GreptimeDB uses an LSM-tree based storage engine that flushes memtables to SSTs for persistence. But currently it only supports level 0. SST files in level 0 does not guarantee to contain only rows with disjoint time ranges. That is to say, different SST files in level 0 may contain overlapped timestamps. The consequence is, in order to retrieve rows in some time range, all files need to be scanned, which brings a lot of IO overhead.

Also, just like other LSMT engines, delete/update to existing primary keys are converted to new rows with delete/update mark and appended to SSTs on flushing.

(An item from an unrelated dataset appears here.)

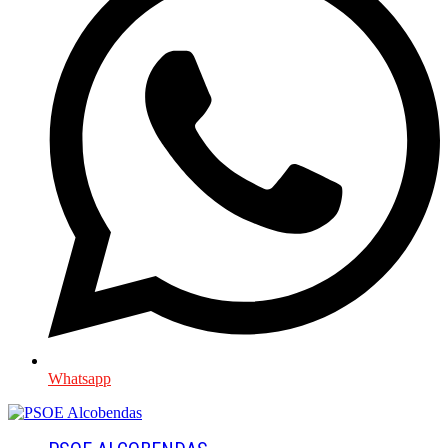
Whatsapp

We need to merge the operations to same primary keys so that we don't have to go through all SST files to find the final state of these primary keys.

Goal

Implement a compaction framework to:

  • maintain SSTs in timestamp order to accelerate queries with timestamp condition;
  • merge rows with same primary key;
  • purge expired SSTs;
  • accommodate other tasks like data rollup/indexing.

Overview

Table compaction involves following components:

  • Compaction scheduler: run compaction tasks, limit the consumed resources;
  • Compaction strategy: find the SSTs to compact and determine the output files of compaction.
  • Compaction task: read the rows from input SSTs and write to the output files.

Implementation

Compaction scheduler

CompactionScheduler is an executor that continuously polls and executes compaction request from a task queue.

#[async_trait]
pub trait CompactionScheduler {
    /// Schedules a compaction task.
    async fn schedule(&self, task: CompactionRequest) -> Result<()>;

    /// Stops compaction scheduler.
    async fn stop(&self) -> Result<()>;
}

Compaction triggering

Currently, we can check whether to compact tables when memtable is flushed to SST.

4015dd8075/src/storage/src/flush.rs (L245)

Compaction strategy

CompactionStrategy defines how to pick SSTs in all levels for compaction.

pub trait CompactionStrategy {
    fn pick(
        &self,
        ctx: CompactionContext,
        levels: &LevelMetas,
    ) -> Result<CompactionTask>;
}

The most suitable compaction strategy for time-series scenario would be a hybrid strategy that combines time window compaction with size-tired compaction, just like Cassandra and ScyllaDB does.

We can first group SSTs in level n into buckets according to some predefined time window. Within that window, SSTs are compacted in a size-tired manner (find SSTs with similar size and compact them to level n+1). SSTs from different time windows are neven compacted together. That strategy guarantees SSTs in each level are mainly sorted in timestamp order which boosts queries with explicit timestamp condition, while size-tired compaction minimizes the impact to foreground writes.

Alternatives

Currently, GreptimeDB's storage engine only support two levels. For level 0, we can start with a simple time-window based leveled compaction, which reads from all SSTs in level 0, align them to time windows with a fixed duration, merge them with SSTs in level 1 within the same time window to ensure there is only one sorted run in level 1.